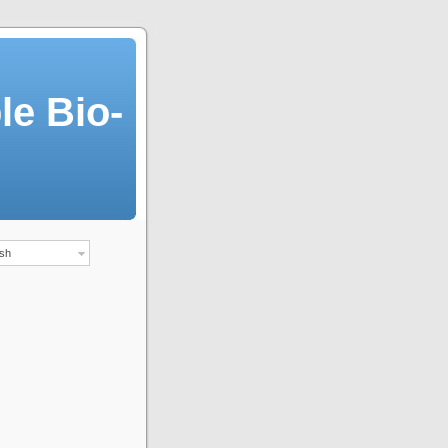
le Bio-
sh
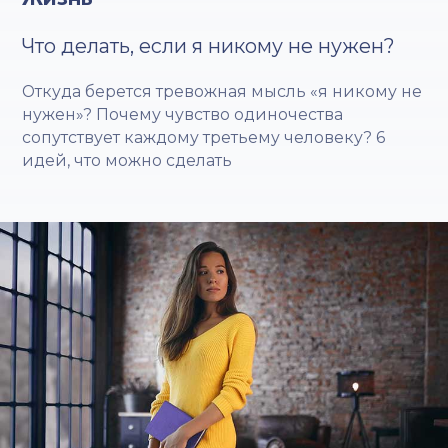
Что делать, если я никому не нужен?
Откуда берется тревожная мысль «я никому не
нужен»? Почему чувство одиночества
сопутствует каждому третьему человеку? 6
идей, что можно сделать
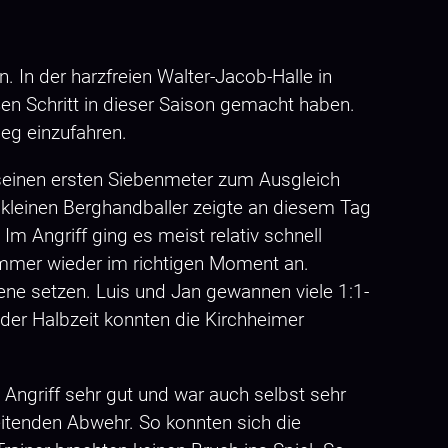
 In der harzfreien Walter-Jacob-Halle in
ßen Schritt in dieser Saison gemacht haben.
Sieg einzufahren.
 seinen ersten Siebenmeter zum Ausgleich
 kleinen Berghandballer zeigte an diesem Tag
Im Angriff ging es meist relativ schnell
immer wieder im richtigen Moment an.
ne setzen. Luis und Jan gewannen viele 1:1-
der Halbzeit konnten die Kirchheimer
Angriff sehr gut und war auch selbst sehr
beitenden Abwehr. So konnten sich die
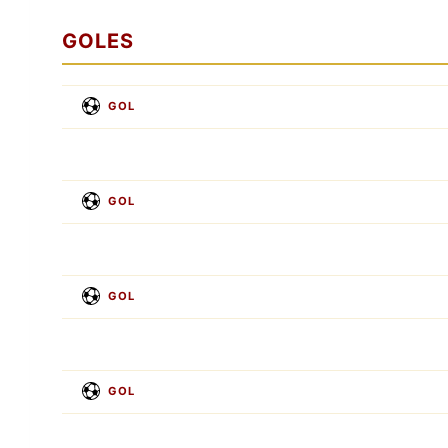
GOLES
GOL
GOL
GOL
GOL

WORK REQUEST:
Return only the lines from the one that contains "beitenden Abwehr. So konnten sich die" through the closing line of the data, inclusive, reproduced exactly and with every picture left out.

YOUR SOLUTION:
beitenden Abwehr. So konnten sich die
GOLES
GOL
GOL
GOL
GOL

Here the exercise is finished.